Excerpted text:
[Start of Attachment]
The association's proposal is for the funding to take the form of tax credits for the industry, which is being increasingly pressured to reduce its emissions footprint.
CAPP argued that carbon capture is more challenging—and costlier—for oil producers because the CO2 they need to capture is emitted in lower concentrations than in some other industries, such as fertilizer production.
"Because of that, this (credit) needs to be designed to drive a balance and reflect the economic realities," Ben Brunnen, CAPP's oil sands VP, told Reuters. "The government role should be providing the playing field to enable companies to make these investments."
Canada has doubled down on its climate ambitions, with the Liberals vowing before this year's election that they would work towards making the country's oil and gas sector net-zero by 2050 by "Making sure the oil and gas sector reduces emissions from current levels at a pace and scale needed to achieve net-zero by 2050, with 5-year targets starting in 2025," and by "Requiring oil and gas companies to reduce methane emissions by at least 75% below 2012 levels by 2030."
[End of Attachment]
Provided data:
[Start of Attachment]
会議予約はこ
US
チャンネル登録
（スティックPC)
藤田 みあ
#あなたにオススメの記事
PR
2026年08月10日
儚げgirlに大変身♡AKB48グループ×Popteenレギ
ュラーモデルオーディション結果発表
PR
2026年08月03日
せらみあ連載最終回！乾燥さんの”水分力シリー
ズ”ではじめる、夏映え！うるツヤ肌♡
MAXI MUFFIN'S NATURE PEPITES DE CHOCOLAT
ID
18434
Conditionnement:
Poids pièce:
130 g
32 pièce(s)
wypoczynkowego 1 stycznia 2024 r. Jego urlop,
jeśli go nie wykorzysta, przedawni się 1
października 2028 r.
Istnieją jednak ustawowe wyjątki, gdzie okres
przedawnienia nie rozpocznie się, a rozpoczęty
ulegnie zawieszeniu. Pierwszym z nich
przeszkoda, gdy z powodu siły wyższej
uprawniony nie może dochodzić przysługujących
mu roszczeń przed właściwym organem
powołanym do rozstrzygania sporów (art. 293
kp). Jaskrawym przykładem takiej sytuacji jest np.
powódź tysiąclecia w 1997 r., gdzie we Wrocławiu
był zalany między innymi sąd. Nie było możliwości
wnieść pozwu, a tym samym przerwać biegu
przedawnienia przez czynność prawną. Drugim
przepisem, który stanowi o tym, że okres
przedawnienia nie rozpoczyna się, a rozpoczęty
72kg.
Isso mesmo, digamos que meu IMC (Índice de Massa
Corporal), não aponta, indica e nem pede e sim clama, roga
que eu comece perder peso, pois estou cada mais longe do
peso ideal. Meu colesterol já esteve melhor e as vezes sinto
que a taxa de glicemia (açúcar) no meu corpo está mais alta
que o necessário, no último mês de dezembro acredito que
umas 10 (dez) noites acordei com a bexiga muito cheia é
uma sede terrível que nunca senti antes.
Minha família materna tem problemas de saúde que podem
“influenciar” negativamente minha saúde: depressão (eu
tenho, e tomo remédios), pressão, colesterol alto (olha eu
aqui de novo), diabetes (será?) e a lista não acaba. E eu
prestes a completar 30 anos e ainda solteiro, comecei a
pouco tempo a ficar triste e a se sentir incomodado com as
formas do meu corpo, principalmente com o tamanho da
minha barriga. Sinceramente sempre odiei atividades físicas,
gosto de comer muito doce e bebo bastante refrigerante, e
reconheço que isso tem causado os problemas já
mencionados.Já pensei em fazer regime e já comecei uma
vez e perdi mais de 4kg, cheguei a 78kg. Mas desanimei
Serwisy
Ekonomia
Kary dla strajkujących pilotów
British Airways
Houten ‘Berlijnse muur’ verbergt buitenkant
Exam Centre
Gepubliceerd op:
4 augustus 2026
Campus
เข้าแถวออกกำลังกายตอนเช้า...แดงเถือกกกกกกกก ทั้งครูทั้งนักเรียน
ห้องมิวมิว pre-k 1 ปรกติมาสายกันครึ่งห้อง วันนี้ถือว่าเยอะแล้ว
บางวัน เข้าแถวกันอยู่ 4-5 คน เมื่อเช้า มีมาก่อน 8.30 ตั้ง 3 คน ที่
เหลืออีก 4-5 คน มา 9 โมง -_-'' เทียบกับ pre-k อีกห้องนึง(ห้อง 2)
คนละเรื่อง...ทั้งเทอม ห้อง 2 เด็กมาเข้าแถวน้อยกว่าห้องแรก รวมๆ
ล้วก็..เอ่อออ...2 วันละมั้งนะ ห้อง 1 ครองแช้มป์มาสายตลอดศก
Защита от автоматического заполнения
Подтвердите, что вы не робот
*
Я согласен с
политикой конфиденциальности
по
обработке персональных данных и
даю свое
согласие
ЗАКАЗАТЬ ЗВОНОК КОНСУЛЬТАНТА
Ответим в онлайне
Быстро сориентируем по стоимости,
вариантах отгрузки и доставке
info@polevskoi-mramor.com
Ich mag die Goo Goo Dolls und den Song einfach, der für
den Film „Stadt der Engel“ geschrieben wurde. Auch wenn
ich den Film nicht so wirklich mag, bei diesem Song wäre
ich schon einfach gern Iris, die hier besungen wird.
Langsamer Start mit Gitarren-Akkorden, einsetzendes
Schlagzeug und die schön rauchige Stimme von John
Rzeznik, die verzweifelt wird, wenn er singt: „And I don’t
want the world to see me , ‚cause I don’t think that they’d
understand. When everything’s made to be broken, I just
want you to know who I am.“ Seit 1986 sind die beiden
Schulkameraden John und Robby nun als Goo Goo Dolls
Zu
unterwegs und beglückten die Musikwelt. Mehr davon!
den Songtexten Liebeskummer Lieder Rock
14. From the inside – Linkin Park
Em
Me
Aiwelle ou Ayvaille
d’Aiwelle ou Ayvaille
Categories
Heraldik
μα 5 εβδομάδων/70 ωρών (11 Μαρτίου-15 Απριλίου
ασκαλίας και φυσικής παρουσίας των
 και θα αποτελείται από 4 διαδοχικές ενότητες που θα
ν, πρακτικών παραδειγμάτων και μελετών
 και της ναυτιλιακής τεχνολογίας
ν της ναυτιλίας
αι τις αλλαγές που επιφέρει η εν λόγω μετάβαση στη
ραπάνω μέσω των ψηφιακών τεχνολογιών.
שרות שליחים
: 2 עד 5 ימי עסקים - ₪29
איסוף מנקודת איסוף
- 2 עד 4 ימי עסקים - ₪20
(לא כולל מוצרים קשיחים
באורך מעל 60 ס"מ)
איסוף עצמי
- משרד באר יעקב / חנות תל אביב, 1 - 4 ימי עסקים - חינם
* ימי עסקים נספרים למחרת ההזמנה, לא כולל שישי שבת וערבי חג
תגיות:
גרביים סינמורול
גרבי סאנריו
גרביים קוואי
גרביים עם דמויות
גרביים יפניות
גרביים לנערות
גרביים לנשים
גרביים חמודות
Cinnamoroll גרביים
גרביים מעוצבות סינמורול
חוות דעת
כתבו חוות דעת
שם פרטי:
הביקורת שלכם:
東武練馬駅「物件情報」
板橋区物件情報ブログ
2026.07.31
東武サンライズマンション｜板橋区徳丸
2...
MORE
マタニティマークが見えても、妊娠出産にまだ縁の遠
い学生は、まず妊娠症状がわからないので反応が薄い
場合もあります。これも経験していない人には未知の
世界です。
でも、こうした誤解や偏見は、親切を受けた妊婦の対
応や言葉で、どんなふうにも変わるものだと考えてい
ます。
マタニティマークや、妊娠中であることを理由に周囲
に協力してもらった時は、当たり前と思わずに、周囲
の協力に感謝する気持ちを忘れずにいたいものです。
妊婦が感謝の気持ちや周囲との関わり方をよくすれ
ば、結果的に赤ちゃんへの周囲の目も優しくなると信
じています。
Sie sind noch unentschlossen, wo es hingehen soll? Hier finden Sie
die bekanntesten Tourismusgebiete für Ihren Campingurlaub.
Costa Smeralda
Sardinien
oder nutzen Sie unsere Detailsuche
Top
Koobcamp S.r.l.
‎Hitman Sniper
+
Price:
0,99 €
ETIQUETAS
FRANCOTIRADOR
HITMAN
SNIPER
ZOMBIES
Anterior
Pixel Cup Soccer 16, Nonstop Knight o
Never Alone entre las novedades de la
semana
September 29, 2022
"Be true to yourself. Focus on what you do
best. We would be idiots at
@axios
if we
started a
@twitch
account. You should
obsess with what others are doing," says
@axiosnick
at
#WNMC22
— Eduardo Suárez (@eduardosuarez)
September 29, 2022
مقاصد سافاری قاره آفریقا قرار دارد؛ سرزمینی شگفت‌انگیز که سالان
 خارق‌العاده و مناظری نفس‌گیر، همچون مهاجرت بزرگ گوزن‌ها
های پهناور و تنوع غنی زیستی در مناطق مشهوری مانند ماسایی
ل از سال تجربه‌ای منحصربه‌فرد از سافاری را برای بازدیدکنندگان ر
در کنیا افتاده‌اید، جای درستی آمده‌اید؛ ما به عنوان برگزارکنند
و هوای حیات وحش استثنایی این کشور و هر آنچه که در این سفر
[End of Attachment]
Task requirements:
(A) In one to three sentences, explain why the carbon capture excerpt says capturing carbon is more challenging and costlier for oil producers.
(B) Rewrite the part of the carbon capture excerpt that opens with the words containing "CAPP argued that" and closes with "as fertilizer production.", substituting "steel manufacturing" for "fertilizer production".
The rows come from a separate source.

Exercise answers:
(A) Oil producers emit the CO2 they need to capture in lower concentrations than some other industries, such as fertilizer production. That lower concentration makes capture more challenging and more expensive for them.

(B)
CAPP argued that carbon capture is more challenging—and costlier—for oil producers because the CO2 they need to capture is emitted in lower concentrations than in some other industries, such as steel manufacturing.